■ **TEXT PROVIDED**:
St. Ives -This is one of my favorite Bronson movies, based on one of my favorite Ross Thomas novels (The Procane Chronicle by Ross Thomas writing under his Oliver Bleeck pseudonym). Bronson plays Raymond St. Ives, a professional go-between hired by an aging millionaire to get back his stolen diary. Said diary is important because it contains within its pages plans for the perfect robbery. The book is better than the movie as I recall, but Bronson gets to offset his crude appearance with a bit of class (His St. Ives has expensive tastes you see). Jacqueline Bissett also stars, and sexier than her is difficult to imagine.

The Essential Steve McQueen Collection -Woo hoo! Bullitt, Papillon, The Cincinatti Kid, and The Getaway. Combined with The Great Escape 2-Disc Collector's Edition you might have Man Movie Awesomeness to turn boys into men. As it is, the mere contemplation of the set makes this man geek out like a boy all over again. Oh, and Tom Horn and Never So Few are just gravy combined with the others in the set.

Ong Bak -I confess I've never seen this one before and can't even find the Special Uncut DVD version I bought. Anyway it looked cool, and at $13.95 was very affordable.

When I got to class everyone was interested in what I had bought. I showed them and discovered to my horror that excepting one other guy in class NO ONE HAD EVER SEEN A STEVE MCQUEEN MOVIE. They kind of knew who he was, sure, but that was it.

■ **USING THE INFORMATION**:
1 – In the movie post, what price was paid for Ong Bak?
2 – Transcribe the movie post starting with "Ong Bak -I confess" and going on through "was very affordable.".
3 – Could you go on with the movie post from its last sentence?
You won't need the material for this.

■ **GIVEN INFORMATION**:
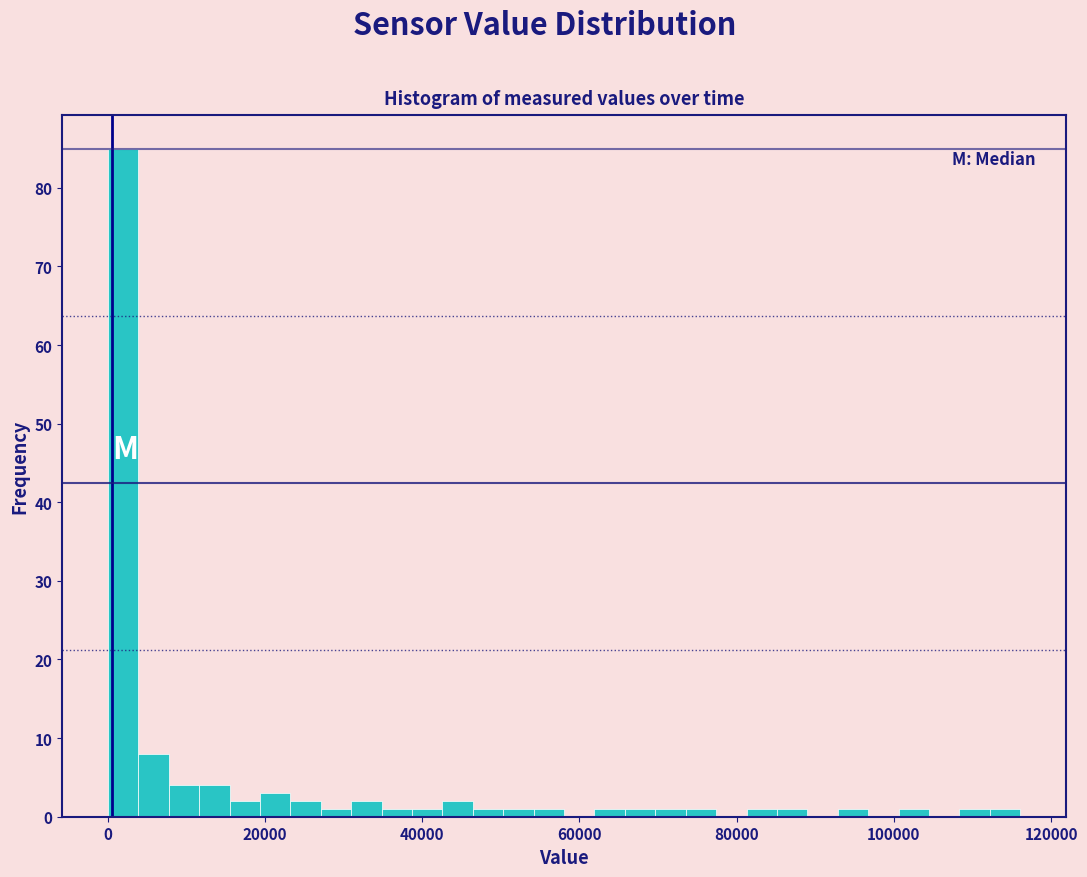

Read against the x-axis, roughly where is the centre of the tallest bar?

2000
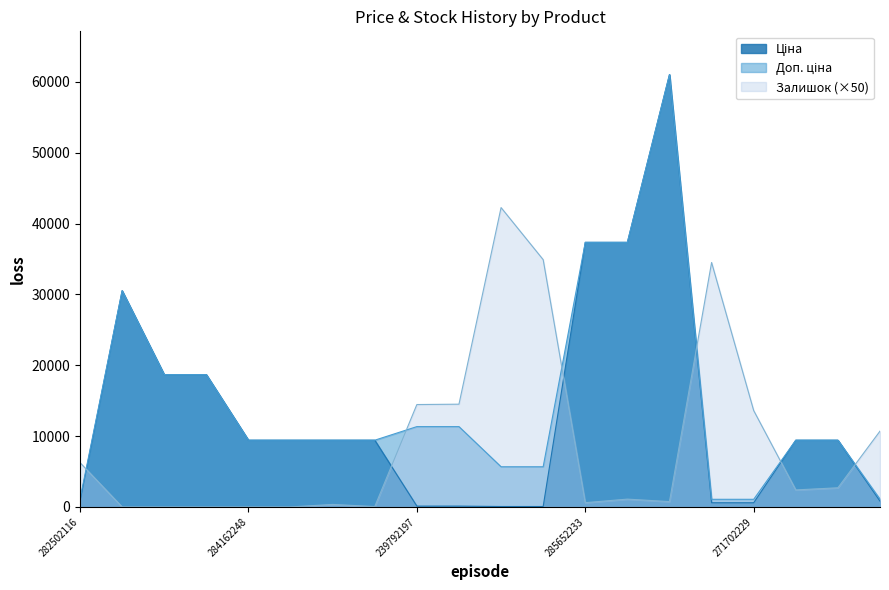

The Доп. ціна series shows 9416.9 at 284162210. True or false?

True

■ **RESPONSES**:
1 – $13.95

2 –
Ong Bak -I confess I've never seen this one before and can't even find the Special Uncut DVD version I bought. Anyway it looked cool, and at $13.95 was very affordable.

3 –
I was shocked. These are all straight men in their mid-twenties to early thirties. None of them are what you would call ignorant or uninformed. They all ran to see the new Star Wars, etc. Did these men not have fathers? Were they all the products of broken homes? I was about to venture a few questions about Clint Eastwood but was more than a little afraid of what I'd find out.

The Great Escape, The Magnificent Seven, The Good, The Bad & The Ugly: These are rites of passage for any American boy of a certain age, aren't they? The watching and appreciation of these movies is as American as baseball.

What happened?

4 comments:

Mark said...

Before you accuse me of missing out on a manly boyhood, I did see my first Steve McQueen movie as a 7-year old when my grandparents (clearly not understanding movie ratings) took me to a double feature of Papillon and The Sting. Don't remember much besides my grandmother's hand clamped over my eyes for most of both movies.

Jack said...

First of all, Mark, you spent a summer in Africa when you were a teenager, right? That pretty much trumps any "Have you seen this movie?" you care to name.

Jack said...

Perhaps that choice of music serves to calm the savage beast within, eh? Or maybe, Jeremy, you just want to be dainty? Who's to say?

A wise man once said to me, "Admitting that you have a problem is the first step toward real change." He couldn't hold his liquor though, so take what he said with a grain of salt.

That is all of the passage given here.